The piece captures the exclusivity Vijay maintains even with his own party men, leaving them begging for scraps of attention, while the crowd is left to fend for itself.
“Usually, when political leaders visit a town, they stay for a few hours at the government guest house or a private lodge, meet district functionaries, discuss party and district issues, give guidance, and check on the arrangements. In TVK, it was not so. Neither the district secretary nor other functionaries had any opportunity to meet Vijay. It was only ‘Bussy’ Anand who met them and spoke,” Murugan wrote.

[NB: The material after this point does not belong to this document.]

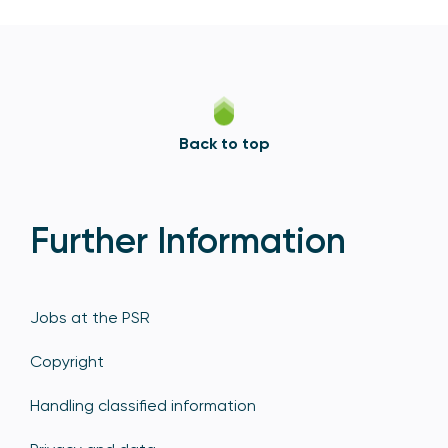
Back to top
Further Information
Jobs at the PSR
Copyright
Handling classified information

Doctors worked without food or tea till six in the evening at Namakkal. Some patients who regained consciousness asked, “Has Vijay left?” When told he had already come, they ripped out glucose drips and tried to run back into the rally.
The closing note
The blog ends on a sharp edge. The district secretary, Sathish Kumar, has since been booked. His anticipatory bail plea was dismissed.
But Murugan’s piece offers no loud judgment. His sentences carry the plain inevitability of a town overwhelmed. The detail is precise. The tragedy is only a few hours away in Karur, but in Namakkal, it is already written in miniature.
Murugan’s piece reads like a mirror – of fans who arrive at dawn without water, of leaders who seek only to be seen, and of a state learning what it means when cinema becomes politics.
(Murugan is a celebrated Tamil writer known for exploring rural caste dynamics and social realities. In 2014, after his novel, Madhorubhagan, faced violent backlash from caste organisations and Hindutva groups in Namakkal — including book burnings and threats — Murugan was forced to sign an apology and declared “writer Perumal Murugan is dead.” The coordinated campaign, which included threats to his family and public demands for censorship, led to his self-imposed literary silence and temporary exile from his hometown. Only later, a Madras High Court judgment helped restore his creative freedom.)